A breve infatti, la società darà il via alla nuova campagna multimediale “My Olay” in cui le protagoniste dello spot e delle immagini, Busy Philipps, Denise Bidot e Lilly Singh verranno immortalate e “pubblicate” senza passare dal miracoloso programma di Photoshop, ma non solo, perchè il marchio sta introducendo anche una sorta di sigillo “Skin Promise” ad indicazione che l'immagine che si visualizza non è stata ritoccata.

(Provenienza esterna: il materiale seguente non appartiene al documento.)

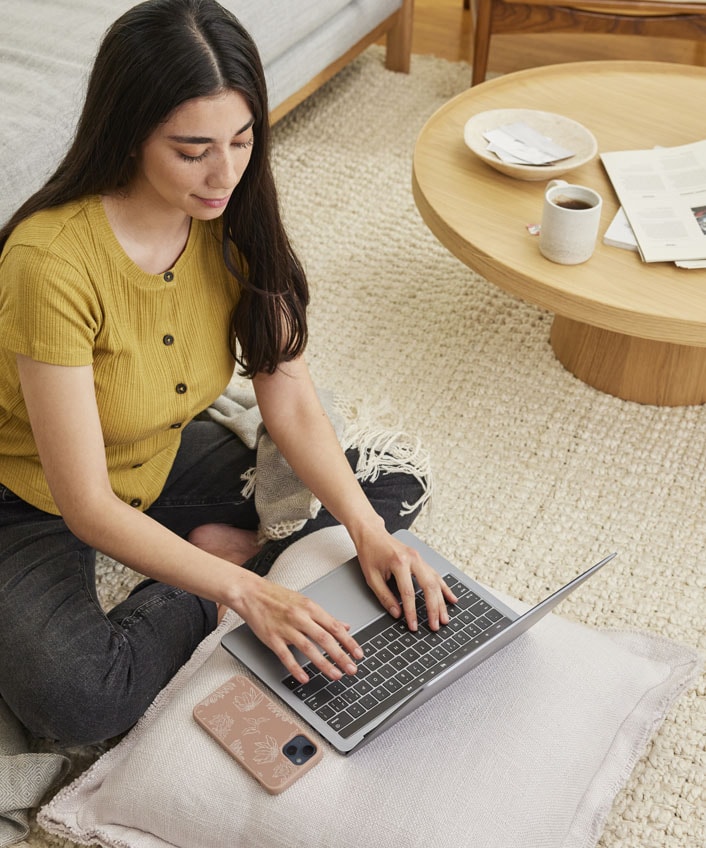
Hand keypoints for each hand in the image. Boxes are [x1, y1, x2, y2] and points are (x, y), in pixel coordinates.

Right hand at [232, 573, 363, 684]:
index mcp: (310, 607)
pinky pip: (285, 656)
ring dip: (324, 664)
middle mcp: (300, 617)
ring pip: (308, 649)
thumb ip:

In passato, molti marchi sono stati criticati per aver modificato le foto delle immagini pubblicitarie, Olay compresa . Infatti l’attrice Philipps, che già aveva collaborato col brand in precedenza e futura protagonista della campagna “My Olay”, si descrive orgogliosa di poter partecipare all'iniziativa per mandare un messaggio di fiducia, positività e forza alle donne.
In questo modo, senza alcun dubbio, Olay dichiara pubblicamente di volersi discostare dal culto della perfezione, sostenuto già da anni attraverso i social media, nella speranza di incoraggiare anche gli altri brand del settore a fare lo stesso.